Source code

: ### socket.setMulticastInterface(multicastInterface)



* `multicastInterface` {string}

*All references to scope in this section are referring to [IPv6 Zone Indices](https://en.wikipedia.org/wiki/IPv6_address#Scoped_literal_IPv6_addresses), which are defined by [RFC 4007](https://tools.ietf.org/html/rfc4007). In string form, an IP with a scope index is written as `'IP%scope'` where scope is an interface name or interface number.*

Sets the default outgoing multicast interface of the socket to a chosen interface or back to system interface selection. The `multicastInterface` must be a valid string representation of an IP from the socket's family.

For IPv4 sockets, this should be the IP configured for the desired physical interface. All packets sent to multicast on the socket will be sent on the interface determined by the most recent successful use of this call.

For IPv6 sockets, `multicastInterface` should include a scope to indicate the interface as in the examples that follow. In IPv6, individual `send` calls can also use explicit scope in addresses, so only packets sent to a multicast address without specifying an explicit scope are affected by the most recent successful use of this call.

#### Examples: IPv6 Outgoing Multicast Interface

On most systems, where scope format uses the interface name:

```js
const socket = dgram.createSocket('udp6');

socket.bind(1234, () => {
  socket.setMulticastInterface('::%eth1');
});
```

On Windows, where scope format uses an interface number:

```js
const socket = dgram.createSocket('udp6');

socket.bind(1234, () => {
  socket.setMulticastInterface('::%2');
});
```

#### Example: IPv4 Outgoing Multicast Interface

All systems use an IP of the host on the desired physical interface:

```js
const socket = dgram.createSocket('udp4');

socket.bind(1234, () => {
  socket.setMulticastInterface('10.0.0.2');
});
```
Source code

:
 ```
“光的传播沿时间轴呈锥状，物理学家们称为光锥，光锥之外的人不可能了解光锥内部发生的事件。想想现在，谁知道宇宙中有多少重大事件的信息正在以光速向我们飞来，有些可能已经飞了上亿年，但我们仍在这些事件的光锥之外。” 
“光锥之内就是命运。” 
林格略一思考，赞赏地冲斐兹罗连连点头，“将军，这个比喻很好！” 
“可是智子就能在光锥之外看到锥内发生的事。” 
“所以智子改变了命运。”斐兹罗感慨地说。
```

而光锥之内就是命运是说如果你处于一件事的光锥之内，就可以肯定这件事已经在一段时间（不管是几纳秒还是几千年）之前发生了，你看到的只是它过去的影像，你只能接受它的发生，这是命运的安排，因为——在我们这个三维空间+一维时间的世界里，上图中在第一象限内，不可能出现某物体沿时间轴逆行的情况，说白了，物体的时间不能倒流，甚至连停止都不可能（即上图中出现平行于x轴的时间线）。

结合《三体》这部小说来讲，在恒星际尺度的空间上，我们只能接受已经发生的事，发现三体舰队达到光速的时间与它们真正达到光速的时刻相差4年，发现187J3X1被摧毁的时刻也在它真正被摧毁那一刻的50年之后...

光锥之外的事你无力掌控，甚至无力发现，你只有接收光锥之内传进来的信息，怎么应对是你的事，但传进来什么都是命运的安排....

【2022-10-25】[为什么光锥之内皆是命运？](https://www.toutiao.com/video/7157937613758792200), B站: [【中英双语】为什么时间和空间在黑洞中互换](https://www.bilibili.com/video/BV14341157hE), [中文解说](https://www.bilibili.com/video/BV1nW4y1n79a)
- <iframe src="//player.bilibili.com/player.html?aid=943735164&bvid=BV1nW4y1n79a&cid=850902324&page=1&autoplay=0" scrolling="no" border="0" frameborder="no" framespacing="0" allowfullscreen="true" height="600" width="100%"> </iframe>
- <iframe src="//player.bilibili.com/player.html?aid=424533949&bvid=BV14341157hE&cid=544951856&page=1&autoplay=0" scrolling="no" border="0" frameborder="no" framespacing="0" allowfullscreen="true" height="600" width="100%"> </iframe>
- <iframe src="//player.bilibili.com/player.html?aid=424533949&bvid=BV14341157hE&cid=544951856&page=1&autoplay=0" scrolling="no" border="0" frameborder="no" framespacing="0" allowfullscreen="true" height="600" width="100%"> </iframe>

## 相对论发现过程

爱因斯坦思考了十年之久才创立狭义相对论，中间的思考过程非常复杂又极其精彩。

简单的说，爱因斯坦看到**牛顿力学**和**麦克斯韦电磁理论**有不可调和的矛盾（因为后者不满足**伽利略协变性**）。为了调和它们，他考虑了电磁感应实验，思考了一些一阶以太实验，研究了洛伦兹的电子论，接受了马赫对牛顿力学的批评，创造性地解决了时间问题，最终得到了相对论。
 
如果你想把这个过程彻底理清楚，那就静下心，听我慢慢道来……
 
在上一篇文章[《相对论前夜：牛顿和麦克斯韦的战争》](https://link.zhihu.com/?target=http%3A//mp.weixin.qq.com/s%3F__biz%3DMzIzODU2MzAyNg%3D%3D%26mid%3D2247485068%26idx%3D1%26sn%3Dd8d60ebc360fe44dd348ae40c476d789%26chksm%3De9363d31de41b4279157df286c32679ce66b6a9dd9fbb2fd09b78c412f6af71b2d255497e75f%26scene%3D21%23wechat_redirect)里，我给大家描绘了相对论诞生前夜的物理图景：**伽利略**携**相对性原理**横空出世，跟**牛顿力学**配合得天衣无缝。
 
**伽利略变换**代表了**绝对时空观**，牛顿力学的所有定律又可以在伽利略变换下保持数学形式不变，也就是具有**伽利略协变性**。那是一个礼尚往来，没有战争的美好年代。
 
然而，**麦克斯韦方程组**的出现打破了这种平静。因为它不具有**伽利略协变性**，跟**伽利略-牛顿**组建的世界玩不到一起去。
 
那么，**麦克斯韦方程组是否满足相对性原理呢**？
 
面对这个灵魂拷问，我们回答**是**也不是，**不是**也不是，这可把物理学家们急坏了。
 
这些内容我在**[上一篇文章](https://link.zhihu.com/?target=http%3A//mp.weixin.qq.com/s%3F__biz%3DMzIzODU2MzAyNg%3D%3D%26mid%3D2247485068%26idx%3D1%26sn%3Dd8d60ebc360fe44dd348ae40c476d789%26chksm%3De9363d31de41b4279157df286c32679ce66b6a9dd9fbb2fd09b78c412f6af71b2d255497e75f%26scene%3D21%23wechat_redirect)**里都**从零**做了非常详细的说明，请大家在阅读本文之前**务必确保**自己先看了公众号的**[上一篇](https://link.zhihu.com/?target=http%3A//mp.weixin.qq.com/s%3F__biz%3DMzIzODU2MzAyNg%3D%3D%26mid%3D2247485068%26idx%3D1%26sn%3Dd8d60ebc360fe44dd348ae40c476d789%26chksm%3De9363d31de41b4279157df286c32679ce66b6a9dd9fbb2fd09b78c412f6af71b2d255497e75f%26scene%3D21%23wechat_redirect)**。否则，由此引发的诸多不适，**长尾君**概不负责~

○ ○ ○ ○

__What is expected__
Copy out all the entries exactly once more.

__Output__
Source code

: ### socket.setMulticastInterface(multicastInterface)



* `multicastInterface` {string}

*All references to scope in this section are referring to [IPv6 Zone Indices](https://en.wikipedia.org/wiki/IPv6_address#Scoped_literal_IPv6_addresses), which are defined by [RFC 4007](https://tools.ietf.org/html/rfc4007). In string form, an IP with a scope index is written as `'IP%scope'` where scope is an interface name or interface number.*

Sets the default outgoing multicast interface of the socket to a chosen interface or back to system interface selection. The `multicastInterface` must be a valid string representation of an IP from the socket's family.

For IPv4 sockets, this should be the IP configured for the desired physical interface. All packets sent to multicast on the socket will be sent on the interface determined by the most recent successful use of this call.

For IPv6 sockets, `multicastInterface` should include a scope to indicate the interface as in the examples that follow. In IPv6, individual `send` calls can also use explicit scope in addresses, so only packets sent to a multicast address without specifying an explicit scope are affected by the most recent successful use of this call.

#### Examples: IPv6 Outgoing Multicast Interface

On most systems, where scope format uses the interface name:

```js
const socket = dgram.createSocket('udp6');

socket.bind(1234, () => {
  socket.setMulticastInterface('::%eth1');
});
```

On Windows, where scope format uses an interface number:

```js
const socket = dgram.createSocket('udp6');

socket.bind(1234, () => {
  socket.setMulticastInterface('::%2');
});
```

#### Example: IPv4 Outgoing Multicast Interface

All systems use an IP of the host on the desired physical interface:

```js
const socket = dgram.createSocket('udp4');

socket.bind(1234, () => {
  socket.setMulticastInterface('10.0.0.2');
});
```
Source code

:
 ```
“光的传播沿时间轴呈锥状，物理学家们称为光锥，光锥之外的人不可能了解光锥内部发生的事件。想想现在，谁知道宇宙中有多少重大事件的信息正在以光速向我们飞来，有些可能已经飞了上亿年，但我们仍在这些事件的光锥之外。” 
“光锥之内就是命运。” 
林格略一思考，赞赏地冲斐兹罗连连点头，“将军，这个比喻很好！” 
“可是智子就能在光锥之外看到锥内发生的事。” 
“所以智子改变了命运。”斐兹罗感慨地说。
```

而光锥之内就是命运是说如果你处于一件事的光锥之内，就可以肯定这件事已经在一段时间（不管是几纳秒还是几千年）之前发生了，你看到的只是它过去的影像，你只能接受它的发生，这是命运的安排，因为——在我们这个三维空间+一维时间的世界里，上图中在第一象限内，不可能出现某物体沿时间轴逆行的情况，说白了，物体的时间不能倒流，甚至连停止都不可能（即上图中出现平行于x轴的时间线）。

结合《三体》这部小说来讲，在恒星际尺度的空间上，我们只能接受已经发生的事，发现三体舰队达到光速的时间与它们真正达到光速的时刻相差4年，发现187J3X1被摧毁的时刻也在它真正被摧毁那一刻的50年之后...

光锥之外的事你无力掌控，甚至无力发现，你只有接收光锥之内传进来的信息，怎么应对是你的事，但传进来什么都是命运的安排....

【2022-10-25】[为什么光锥之内皆是命运？](https://www.toutiao.com/video/7157937613758792200), B站: [【中英双语】为什么时间和空间在黑洞中互换](https://www.bilibili.com/video/BV14341157hE), [中文解说](https://www.bilibili.com/video/BV1nW4y1n79a)
- <iframe src="//player.bilibili.com/player.html?aid=943735164&bvid=BV1nW4y1n79a&cid=850902324&page=1&autoplay=0" scrolling="no" border="0" frameborder="no" framespacing="0" allowfullscreen="true" height="600" width="100%"> </iframe>
- <iframe src="//player.bilibili.com/player.html?aid=424533949&bvid=BV14341157hE&cid=544951856&page=1&autoplay=0" scrolling="no" border="0" frameborder="no" framespacing="0" allowfullscreen="true" height="600" width="100%"> </iframe>
- <iframe src="//player.bilibili.com/player.html?aid=424533949&bvid=BV14341157hE&cid=544951856&page=1&autoplay=0" scrolling="no" border="0" frameborder="no" framespacing="0" allowfullscreen="true" height="600" width="100%"> </iframe>

## 相对论发现过程

爱因斯坦思考了十年之久才创立狭义相对论，中间的思考过程非常复杂又极其精彩。

简单的说，爱因斯坦看到**牛顿力学**和**麦克斯韦电磁理论**有不可调和的矛盾（因为后者不满足**伽利略协变性**）。为了调和它们，他考虑了电磁感应实验，思考了一些一阶以太实验，研究了洛伦兹的电子论，接受了马赫对牛顿力学的批评，创造性地解决了时间问题，最终得到了相对论。
 
如果你想把这个过程彻底理清楚，那就静下心，听我慢慢道来……
 
在上一篇文章[《相对论前夜：牛顿和麦克斯韦的战争》](https://link.zhihu.com/?target=http%3A//mp.weixin.qq.com/s%3F__biz%3DMzIzODU2MzAyNg%3D%3D%26mid%3D2247485068%26idx%3D1%26sn%3Dd8d60ebc360fe44dd348ae40c476d789%26chksm%3De9363d31de41b4279157df286c32679ce66b6a9dd9fbb2fd09b78c412f6af71b2d255497e75f%26scene%3D21%23wechat_redirect)里，我给大家描绘了相对论诞生前夜的物理图景：**伽利略**携**相对性原理**横空出世，跟**牛顿力学**配合得天衣无缝。
 
**伽利略变换**代表了**绝对时空观**，牛顿力学的所有定律又可以在伽利略变换下保持数学形式不变，也就是具有**伽利略协变性**。那是一个礼尚往来，没有战争的美好年代。
 
然而，**麦克斯韦方程组**的出现打破了这种平静。因为它不具有**伽利略协变性**，跟**伽利略-牛顿**组建的世界玩不到一起去。
 
那么，**麦克斯韦方程组是否满足相对性原理呢**？
 
面对这个灵魂拷问，我们回答**是**也不是，**不是**也不是，这可把物理学家们急坏了。
 
这些内容我在**[上一篇文章](https://link.zhihu.com/?target=http%3A//mp.weixin.qq.com/s%3F__biz%3DMzIzODU2MzAyNg%3D%3D%26mid%3D2247485068%26idx%3D1%26sn%3Dd8d60ebc360fe44dd348ae40c476d789%26chksm%3De9363d31de41b4279157df286c32679ce66b6a9dd9fbb2fd09b78c412f6af71b2d255497e75f%26scene%3D21%23wechat_redirect)**里都**从零**做了非常详细的说明，请大家在阅读本文之前**务必确保**自己先看了公众号的**[上一篇](https://link.zhihu.com/?target=http%3A//mp.weixin.qq.com/s%3F__biz%3DMzIzODU2MzAyNg%3D%3D%26mid%3D2247485068%26idx%3D1%26sn%3Dd8d60ebc360fe44dd348ae40c476d789%26chksm%3De9363d31de41b4279157df286c32679ce66b6a9dd9fbb2fd09b78c412f6af71b2d255497e75f%26scene%3D21%23wechat_redirect)**。否则，由此引发的诸多不适，**长尾君**概不负责~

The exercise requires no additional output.